## Work request
Begin at the line with "mug: present [264,770,313,809]" and write out every line after it, exactly, through the last line below, adding nothing.

:: Source information

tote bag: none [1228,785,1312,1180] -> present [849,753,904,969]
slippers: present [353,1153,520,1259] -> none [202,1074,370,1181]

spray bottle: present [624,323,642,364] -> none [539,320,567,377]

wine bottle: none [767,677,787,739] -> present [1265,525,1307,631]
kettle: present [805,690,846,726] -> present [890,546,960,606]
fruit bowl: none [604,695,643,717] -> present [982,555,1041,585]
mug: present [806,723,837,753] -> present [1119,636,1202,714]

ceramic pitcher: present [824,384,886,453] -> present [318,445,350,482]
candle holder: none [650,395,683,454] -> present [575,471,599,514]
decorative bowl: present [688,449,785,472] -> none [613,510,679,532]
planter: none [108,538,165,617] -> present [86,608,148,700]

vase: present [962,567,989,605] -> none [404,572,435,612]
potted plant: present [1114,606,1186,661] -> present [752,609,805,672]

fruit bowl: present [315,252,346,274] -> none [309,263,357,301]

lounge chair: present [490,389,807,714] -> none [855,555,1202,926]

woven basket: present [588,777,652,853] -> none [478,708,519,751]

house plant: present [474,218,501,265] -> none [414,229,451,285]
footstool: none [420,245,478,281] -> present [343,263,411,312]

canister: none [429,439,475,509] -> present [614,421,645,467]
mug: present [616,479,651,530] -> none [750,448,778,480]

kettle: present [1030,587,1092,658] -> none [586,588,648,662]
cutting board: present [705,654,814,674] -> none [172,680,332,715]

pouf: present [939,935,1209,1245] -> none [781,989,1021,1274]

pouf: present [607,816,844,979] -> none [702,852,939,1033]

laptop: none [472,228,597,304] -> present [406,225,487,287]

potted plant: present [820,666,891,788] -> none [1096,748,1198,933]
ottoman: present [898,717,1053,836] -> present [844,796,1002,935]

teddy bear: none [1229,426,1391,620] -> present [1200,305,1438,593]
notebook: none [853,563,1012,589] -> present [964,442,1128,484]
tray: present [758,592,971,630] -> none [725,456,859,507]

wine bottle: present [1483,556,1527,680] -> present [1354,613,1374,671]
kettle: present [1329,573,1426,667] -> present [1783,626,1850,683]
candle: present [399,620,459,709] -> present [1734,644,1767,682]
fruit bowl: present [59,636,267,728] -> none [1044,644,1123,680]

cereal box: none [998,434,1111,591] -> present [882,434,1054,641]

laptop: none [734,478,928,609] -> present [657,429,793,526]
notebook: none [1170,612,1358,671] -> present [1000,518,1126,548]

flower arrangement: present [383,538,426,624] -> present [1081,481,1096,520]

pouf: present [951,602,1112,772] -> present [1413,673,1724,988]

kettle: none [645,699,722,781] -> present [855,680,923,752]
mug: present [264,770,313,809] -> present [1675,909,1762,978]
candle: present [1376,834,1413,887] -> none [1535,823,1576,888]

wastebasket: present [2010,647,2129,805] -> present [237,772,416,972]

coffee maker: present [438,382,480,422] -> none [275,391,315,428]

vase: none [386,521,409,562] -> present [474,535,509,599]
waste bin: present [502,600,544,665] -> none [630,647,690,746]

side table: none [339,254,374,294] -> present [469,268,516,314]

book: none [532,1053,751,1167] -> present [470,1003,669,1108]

::::

## Solution for this exercise
mug: present [264,770,313,809] -> present [1675,909,1762,978]
candle: present [1376,834,1413,887] -> none [1535,823,1576,888]

wastebasket: present [2010,647,2129,805] -> present [237,772,416,972]

coffee maker: present [438,382,480,422] -> none [275,391,315,428]

vase: none [386,521,409,562] -> present [474,535,509,599]
waste bin: present [502,600,544,665] -> none [630,647,690,746]

side table: none [339,254,374,294] -> present [469,268,516,314]

book: none [532,1053,751,1167] -> present [470,1003,669,1108]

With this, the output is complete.